* TASK TO COMPLETE
Answer these questions from the passage on the benefits of a personal trainer or coach:
(a) In which fields are personal trainers certified?
(b) What two effects does correct posture have during exercise?
(c) What routine does the passage say you might think is enough to see results?

* DOCUMENT PASSAGE
Benefits of a Personal Trainer or Coach

Benefits of a Personal Trainer or Coach

As you go along your fitness or health journey, a personal trainer or one-on-one coach is a valuable resource for achieving your goals. You might think that you can just hit the gym, do your half-hour of cardio, and lift some weights every few days to see results. This might be true, but using an educated professional who is trained to push you just the right amount and in the right ways can take you further than you ever realized. 

 

Education

Personal trainers are certified in physical education, nutrition, and kinesthetics. Not only are they well-versed in the right ways to exercise to prevent injury, good form, and how to combine movements for greater efficiency, they can teach you these skills so that you can take them further into your life. 

Knowledge is power. If you know why you are doing something a certain way, exercising and resting in certain patterns, and making specific food choices, then you’ll be more likely to continue with the program. 

 

Correct form is key

A one-on-one coach makes sure that you are holding your body in the correct posture the entire time you’re exercising. Correct posture ensures that your muscles are being worked out in the way that strengthens them the most, while preventing injury.

[Dataset entries]

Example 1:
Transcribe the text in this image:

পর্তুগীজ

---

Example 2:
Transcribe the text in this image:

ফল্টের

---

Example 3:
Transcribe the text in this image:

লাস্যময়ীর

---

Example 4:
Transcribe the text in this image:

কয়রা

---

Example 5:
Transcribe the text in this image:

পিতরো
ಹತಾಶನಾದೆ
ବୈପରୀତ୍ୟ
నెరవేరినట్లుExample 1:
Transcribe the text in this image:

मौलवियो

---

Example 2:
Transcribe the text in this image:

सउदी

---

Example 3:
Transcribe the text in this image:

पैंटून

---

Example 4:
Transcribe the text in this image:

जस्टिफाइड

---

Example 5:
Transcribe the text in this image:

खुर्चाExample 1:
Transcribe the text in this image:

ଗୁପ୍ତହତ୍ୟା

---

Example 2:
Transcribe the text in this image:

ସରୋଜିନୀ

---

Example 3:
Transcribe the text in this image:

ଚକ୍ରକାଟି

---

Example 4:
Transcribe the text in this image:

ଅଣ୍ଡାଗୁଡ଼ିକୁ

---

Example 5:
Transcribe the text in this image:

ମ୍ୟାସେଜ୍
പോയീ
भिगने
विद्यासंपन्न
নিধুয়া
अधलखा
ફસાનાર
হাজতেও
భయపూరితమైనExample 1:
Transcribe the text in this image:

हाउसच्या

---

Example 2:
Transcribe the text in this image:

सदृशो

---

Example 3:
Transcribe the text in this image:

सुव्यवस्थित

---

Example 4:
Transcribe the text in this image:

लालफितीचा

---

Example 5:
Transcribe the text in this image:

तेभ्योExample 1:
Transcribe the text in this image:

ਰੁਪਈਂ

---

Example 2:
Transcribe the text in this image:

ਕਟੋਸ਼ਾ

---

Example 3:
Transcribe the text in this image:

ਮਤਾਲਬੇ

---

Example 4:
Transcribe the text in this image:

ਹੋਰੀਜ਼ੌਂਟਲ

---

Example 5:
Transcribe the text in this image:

* RESULT BELOW
(a) Physical education, nutrition, and kinesthetics.
(b) Your muscles are worked in the way that strengthens them most, and injury is prevented.
(c) Hitting the gym, doing a half-hour of cardio, and lifting some weights every few days.